(PROVIDED MATERIAL begins)

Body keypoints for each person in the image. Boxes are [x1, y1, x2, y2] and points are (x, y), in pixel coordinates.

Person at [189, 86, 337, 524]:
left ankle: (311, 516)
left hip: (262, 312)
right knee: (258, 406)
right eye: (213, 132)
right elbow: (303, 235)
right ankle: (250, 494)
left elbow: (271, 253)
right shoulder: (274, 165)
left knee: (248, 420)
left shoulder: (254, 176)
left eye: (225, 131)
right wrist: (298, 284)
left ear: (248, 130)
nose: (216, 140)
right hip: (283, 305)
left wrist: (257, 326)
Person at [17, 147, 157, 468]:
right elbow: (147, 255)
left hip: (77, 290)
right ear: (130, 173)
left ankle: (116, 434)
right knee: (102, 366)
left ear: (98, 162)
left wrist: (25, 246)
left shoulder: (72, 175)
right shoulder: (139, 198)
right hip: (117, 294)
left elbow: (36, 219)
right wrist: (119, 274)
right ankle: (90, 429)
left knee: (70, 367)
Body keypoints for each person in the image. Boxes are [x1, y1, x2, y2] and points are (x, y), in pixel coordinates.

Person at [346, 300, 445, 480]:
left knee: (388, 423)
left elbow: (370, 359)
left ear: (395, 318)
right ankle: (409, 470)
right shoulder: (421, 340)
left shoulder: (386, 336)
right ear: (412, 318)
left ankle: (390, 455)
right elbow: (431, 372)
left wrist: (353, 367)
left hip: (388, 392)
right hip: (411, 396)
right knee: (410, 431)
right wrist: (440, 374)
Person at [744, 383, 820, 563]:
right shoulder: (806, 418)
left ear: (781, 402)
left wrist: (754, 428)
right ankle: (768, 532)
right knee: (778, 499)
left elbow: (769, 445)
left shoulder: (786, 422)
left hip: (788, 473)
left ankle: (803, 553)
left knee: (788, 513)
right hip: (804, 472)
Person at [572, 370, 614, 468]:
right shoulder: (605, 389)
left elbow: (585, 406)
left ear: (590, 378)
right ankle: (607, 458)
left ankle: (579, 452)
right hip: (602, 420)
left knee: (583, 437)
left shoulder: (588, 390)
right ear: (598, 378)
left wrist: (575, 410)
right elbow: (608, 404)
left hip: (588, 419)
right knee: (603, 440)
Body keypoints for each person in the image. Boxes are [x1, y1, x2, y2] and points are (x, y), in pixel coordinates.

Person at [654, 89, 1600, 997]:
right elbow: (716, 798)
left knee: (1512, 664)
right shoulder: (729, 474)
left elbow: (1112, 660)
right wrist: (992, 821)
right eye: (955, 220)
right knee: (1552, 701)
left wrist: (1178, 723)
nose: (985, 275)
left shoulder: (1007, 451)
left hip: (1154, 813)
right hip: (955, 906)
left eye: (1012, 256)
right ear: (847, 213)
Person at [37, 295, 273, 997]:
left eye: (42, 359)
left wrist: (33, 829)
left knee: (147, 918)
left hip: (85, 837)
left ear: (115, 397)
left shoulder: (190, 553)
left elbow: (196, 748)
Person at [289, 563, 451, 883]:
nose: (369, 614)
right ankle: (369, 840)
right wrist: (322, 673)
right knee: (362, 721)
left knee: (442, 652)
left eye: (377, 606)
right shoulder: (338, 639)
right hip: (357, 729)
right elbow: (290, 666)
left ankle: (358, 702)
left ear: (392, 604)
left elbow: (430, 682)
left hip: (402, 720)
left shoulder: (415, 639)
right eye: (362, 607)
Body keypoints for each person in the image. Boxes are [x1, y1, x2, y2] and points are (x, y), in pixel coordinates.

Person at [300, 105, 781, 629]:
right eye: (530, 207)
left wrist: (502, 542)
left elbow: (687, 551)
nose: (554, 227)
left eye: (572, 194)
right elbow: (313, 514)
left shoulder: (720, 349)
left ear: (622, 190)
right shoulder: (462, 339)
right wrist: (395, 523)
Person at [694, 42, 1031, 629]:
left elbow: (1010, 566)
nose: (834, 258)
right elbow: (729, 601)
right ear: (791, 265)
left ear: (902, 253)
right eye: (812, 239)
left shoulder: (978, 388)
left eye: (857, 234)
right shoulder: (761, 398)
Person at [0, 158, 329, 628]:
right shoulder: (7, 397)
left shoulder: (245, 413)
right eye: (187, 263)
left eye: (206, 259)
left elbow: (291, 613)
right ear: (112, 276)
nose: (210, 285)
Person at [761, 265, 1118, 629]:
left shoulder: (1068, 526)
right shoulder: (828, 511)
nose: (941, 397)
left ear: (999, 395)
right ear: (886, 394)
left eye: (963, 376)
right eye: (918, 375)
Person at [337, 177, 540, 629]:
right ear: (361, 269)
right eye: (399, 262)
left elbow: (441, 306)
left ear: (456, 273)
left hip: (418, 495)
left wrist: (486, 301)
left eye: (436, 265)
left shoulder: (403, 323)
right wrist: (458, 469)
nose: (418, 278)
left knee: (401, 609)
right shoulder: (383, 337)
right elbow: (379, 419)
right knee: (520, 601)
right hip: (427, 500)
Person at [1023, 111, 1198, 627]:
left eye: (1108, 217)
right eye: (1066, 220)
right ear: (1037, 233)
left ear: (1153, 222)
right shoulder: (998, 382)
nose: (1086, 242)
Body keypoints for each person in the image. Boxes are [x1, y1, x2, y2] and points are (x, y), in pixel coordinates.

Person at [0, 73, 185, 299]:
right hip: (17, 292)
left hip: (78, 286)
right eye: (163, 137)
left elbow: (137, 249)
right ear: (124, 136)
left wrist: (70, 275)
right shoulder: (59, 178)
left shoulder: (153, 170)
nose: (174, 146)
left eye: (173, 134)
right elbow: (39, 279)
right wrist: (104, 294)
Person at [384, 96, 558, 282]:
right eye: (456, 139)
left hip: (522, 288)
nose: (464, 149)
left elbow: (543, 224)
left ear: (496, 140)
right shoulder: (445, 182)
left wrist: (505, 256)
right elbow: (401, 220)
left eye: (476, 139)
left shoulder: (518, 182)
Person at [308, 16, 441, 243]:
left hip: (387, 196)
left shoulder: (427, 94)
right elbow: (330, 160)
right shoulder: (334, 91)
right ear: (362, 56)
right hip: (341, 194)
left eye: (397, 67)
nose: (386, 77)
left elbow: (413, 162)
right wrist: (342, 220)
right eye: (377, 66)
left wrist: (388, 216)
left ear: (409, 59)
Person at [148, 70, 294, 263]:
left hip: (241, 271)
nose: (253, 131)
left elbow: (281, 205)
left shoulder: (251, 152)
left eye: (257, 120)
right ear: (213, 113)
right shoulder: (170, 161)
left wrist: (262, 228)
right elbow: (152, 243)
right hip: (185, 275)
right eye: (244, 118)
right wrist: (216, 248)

(PROVIDED MATERIAL ends)

— WHAT YOU SHOULD DO —
Write down, word for word, the lines above from the one containing "right shoulder: (729, 474)" through the one containing "left elbow: (196, 748)", both ends included.

— TASK RESPONSE —
right shoulder: (729, 474)
left elbow: (1112, 660)
right wrist: (992, 821)
right eye: (955, 220)
right knee: (1552, 701)
left wrist: (1178, 723)
nose: (985, 275)
left shoulder: (1007, 451)
left hip: (1154, 813)
right hip: (955, 906)
left eye: (1012, 256)
right ear: (847, 213)
Person at [37, 295, 273, 997]:
left eye: (42, 359)
left wrist: (33, 829)
left knee: (147, 918)
left hip: (85, 837)
left ear: (115, 397)
left shoulder: (190, 553)
left elbow: (196, 748)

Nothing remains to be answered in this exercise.